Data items
++++++++

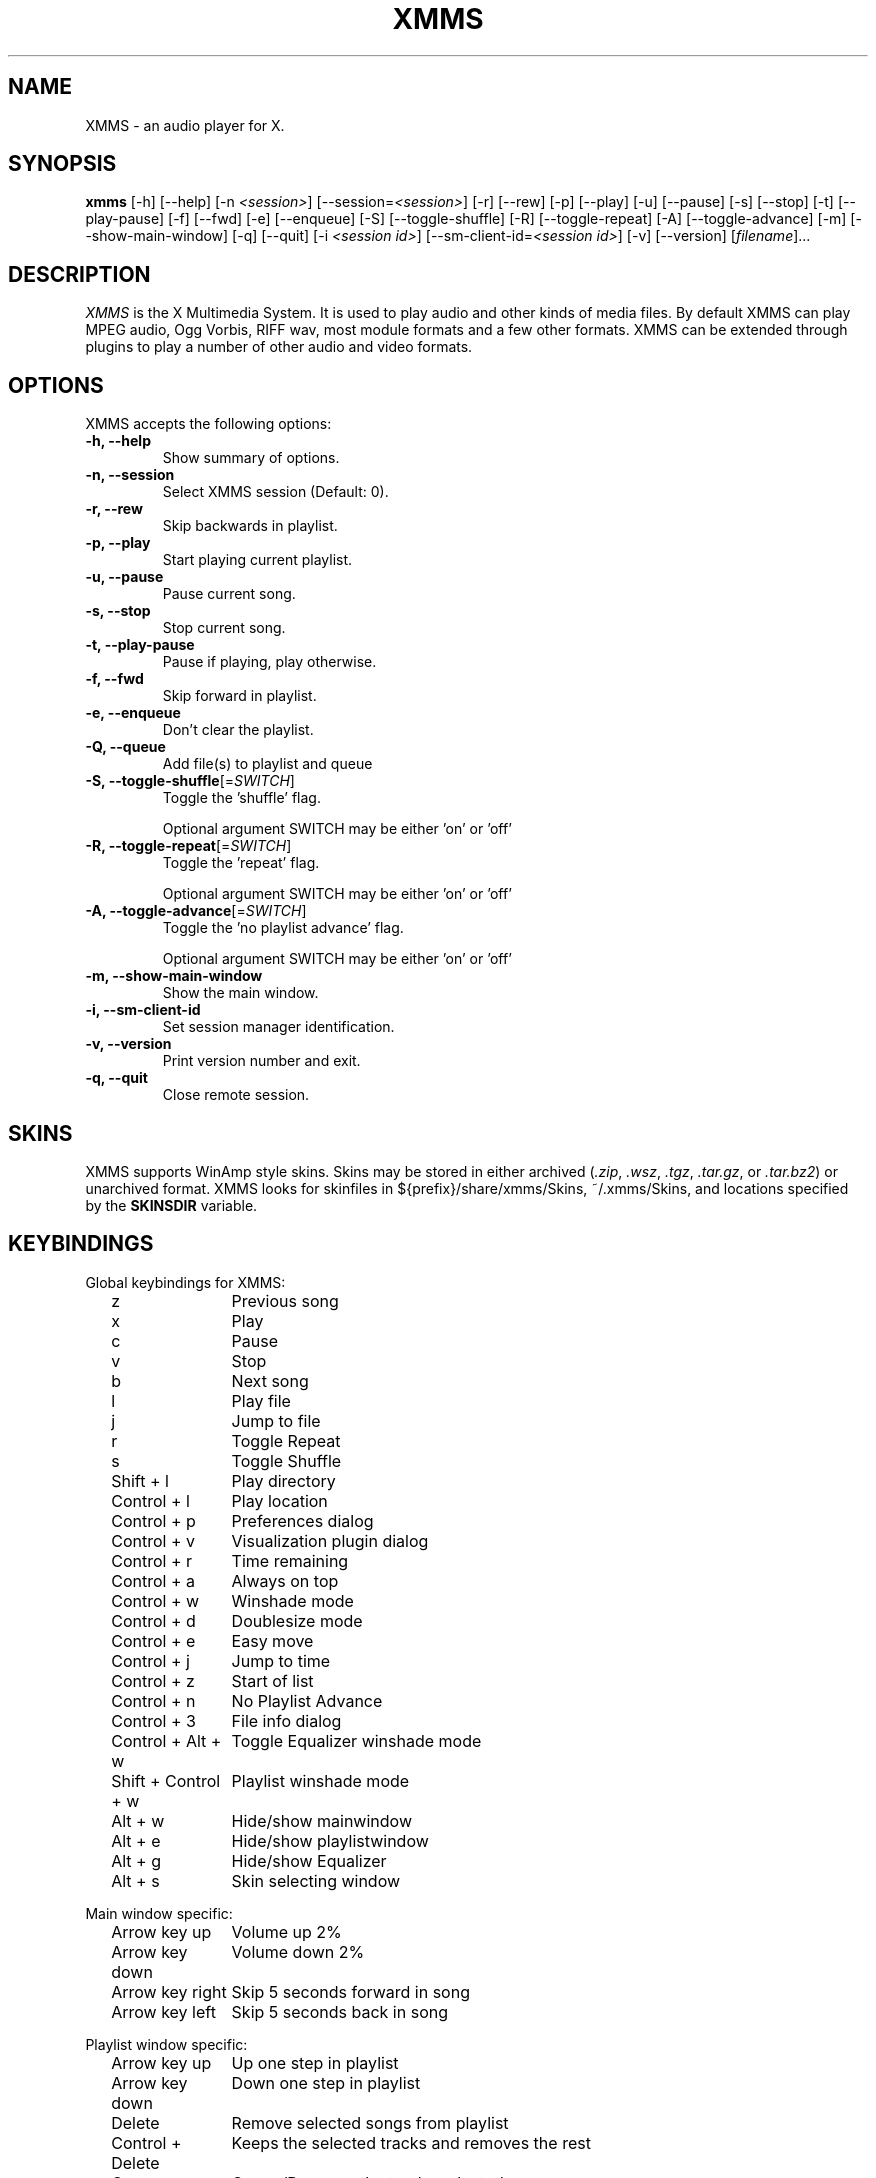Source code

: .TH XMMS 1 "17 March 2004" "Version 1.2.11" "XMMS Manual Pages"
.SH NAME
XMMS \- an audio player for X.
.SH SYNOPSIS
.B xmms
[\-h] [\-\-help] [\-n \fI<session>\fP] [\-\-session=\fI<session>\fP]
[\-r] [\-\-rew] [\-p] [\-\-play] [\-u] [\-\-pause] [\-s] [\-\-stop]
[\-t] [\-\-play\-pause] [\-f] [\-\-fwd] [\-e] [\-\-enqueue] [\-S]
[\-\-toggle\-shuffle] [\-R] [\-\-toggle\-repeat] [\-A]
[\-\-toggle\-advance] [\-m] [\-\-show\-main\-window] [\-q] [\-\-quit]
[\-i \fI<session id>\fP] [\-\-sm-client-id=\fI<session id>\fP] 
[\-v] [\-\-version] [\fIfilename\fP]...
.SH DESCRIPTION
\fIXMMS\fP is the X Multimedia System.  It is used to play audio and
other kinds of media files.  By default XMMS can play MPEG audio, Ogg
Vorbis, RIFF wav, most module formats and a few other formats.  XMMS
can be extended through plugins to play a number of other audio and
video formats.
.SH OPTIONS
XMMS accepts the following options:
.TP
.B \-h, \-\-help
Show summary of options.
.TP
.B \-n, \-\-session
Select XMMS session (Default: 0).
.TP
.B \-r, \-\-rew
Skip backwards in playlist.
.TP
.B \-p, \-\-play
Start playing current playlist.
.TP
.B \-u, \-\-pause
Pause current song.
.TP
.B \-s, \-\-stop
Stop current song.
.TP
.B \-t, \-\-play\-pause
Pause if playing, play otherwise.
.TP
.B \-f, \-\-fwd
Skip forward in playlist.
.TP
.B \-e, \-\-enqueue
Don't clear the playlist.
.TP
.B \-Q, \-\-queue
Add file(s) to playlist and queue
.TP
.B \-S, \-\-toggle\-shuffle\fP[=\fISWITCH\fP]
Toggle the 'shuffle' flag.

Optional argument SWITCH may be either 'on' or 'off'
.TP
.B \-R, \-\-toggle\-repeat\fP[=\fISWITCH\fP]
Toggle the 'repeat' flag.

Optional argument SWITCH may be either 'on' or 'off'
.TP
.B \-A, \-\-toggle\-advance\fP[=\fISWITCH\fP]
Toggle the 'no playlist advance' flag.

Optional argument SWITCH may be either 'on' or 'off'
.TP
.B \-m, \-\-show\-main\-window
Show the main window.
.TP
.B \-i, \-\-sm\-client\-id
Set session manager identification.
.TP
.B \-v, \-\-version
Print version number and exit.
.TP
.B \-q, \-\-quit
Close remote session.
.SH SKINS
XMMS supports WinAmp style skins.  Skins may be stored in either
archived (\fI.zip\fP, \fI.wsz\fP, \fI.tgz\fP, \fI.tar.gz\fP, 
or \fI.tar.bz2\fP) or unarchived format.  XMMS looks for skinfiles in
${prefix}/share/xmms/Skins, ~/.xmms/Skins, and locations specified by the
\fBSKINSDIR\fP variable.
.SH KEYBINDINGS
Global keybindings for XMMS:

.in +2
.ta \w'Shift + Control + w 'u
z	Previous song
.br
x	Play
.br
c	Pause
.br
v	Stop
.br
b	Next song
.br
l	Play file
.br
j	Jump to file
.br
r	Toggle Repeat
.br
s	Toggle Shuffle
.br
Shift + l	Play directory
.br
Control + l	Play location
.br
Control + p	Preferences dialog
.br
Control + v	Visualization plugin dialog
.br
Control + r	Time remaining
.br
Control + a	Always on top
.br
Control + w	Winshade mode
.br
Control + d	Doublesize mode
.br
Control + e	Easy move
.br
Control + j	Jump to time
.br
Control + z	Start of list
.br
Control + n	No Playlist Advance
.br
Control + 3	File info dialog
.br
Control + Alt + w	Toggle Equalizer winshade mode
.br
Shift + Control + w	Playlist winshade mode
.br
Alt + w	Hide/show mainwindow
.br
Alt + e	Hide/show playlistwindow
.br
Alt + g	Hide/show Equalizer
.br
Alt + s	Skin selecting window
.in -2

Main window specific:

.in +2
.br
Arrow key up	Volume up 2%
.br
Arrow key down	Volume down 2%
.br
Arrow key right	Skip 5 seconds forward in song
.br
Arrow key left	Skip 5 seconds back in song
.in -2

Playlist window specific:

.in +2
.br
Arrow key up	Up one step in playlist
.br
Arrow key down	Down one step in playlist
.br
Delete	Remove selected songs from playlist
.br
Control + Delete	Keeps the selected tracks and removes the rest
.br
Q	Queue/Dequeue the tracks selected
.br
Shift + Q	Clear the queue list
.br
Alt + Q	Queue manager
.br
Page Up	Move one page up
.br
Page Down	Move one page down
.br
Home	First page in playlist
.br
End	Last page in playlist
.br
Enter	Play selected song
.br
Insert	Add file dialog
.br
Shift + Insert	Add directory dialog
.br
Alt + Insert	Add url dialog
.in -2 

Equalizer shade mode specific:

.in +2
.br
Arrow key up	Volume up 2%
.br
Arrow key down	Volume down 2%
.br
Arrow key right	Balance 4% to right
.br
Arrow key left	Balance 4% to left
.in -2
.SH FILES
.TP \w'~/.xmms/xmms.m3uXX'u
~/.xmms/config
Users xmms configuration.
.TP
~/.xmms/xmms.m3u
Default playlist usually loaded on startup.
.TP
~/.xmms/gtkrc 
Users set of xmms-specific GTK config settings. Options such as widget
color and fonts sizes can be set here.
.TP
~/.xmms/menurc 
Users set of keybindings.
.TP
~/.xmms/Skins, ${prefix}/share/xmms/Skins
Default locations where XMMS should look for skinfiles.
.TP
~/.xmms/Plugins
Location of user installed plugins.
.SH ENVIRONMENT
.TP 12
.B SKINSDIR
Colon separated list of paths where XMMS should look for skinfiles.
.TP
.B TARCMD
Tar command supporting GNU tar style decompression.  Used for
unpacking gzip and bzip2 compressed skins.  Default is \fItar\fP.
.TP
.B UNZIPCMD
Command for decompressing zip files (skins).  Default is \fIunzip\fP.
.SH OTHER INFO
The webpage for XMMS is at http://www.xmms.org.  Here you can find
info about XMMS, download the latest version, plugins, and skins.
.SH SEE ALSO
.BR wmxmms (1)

++++++++

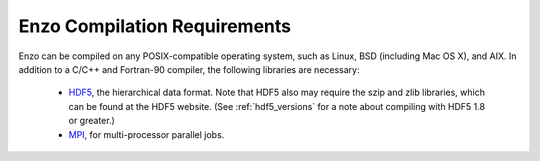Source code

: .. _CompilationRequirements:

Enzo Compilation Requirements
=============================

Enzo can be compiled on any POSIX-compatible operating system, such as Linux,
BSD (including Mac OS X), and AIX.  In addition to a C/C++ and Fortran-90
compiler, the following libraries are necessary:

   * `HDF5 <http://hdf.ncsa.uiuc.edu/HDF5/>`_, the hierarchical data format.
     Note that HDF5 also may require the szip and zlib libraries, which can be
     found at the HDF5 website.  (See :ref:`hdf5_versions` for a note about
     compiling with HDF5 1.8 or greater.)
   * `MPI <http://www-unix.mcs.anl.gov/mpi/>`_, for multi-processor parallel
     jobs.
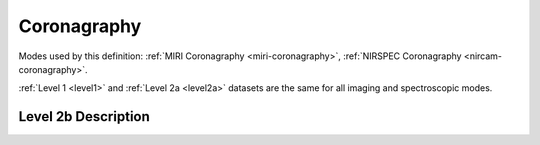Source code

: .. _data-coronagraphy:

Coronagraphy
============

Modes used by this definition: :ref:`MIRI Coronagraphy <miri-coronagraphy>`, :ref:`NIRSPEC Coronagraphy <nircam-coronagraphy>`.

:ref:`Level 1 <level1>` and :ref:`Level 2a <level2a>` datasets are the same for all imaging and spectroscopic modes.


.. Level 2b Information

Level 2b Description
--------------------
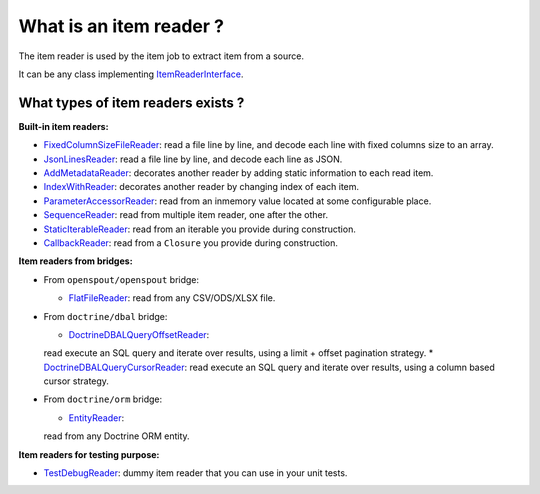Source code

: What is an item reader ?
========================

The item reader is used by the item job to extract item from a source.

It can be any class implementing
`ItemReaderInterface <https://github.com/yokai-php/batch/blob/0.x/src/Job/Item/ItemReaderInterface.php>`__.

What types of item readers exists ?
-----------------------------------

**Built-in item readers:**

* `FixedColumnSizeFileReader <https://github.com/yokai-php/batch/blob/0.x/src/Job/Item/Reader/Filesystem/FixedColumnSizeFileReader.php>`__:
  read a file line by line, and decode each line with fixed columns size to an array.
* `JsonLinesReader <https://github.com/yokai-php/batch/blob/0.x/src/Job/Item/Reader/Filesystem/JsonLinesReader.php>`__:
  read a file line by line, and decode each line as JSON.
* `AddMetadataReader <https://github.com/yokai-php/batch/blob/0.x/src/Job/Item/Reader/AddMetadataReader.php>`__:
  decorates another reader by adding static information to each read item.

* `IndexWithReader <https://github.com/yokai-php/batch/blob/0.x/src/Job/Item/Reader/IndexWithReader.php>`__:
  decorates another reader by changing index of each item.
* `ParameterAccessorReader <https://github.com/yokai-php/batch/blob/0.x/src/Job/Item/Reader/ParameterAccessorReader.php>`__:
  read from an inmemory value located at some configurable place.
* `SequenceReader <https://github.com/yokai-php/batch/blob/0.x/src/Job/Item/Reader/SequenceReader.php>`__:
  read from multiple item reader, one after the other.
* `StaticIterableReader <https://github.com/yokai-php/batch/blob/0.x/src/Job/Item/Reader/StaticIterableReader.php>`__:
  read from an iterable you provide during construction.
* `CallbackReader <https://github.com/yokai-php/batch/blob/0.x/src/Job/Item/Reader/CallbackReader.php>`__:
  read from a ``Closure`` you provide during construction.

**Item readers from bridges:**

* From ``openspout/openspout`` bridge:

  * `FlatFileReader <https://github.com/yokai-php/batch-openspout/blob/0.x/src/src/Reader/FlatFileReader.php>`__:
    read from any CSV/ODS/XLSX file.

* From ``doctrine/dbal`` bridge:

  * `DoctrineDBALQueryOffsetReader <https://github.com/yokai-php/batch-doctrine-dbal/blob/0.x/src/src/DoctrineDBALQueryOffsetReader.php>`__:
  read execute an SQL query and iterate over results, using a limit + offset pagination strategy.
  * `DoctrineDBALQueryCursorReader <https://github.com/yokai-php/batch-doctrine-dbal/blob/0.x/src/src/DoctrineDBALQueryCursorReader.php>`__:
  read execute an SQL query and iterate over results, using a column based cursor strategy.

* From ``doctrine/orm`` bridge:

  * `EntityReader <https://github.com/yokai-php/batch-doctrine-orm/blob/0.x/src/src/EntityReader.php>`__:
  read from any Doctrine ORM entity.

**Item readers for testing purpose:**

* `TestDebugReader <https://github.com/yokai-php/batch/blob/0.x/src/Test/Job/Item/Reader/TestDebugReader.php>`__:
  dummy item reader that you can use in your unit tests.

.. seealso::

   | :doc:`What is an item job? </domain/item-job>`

++++++++

YOUR ASSIGNMENT -
Only lines that contain "execute" are needed, so copy each of them from the data.

OUTPUT BELOW -
  read execute an SQL query and iterate over results, using a limit + offset pagination strategy.
  read execute an SQL query and iterate over results, using a column based cursor strategy.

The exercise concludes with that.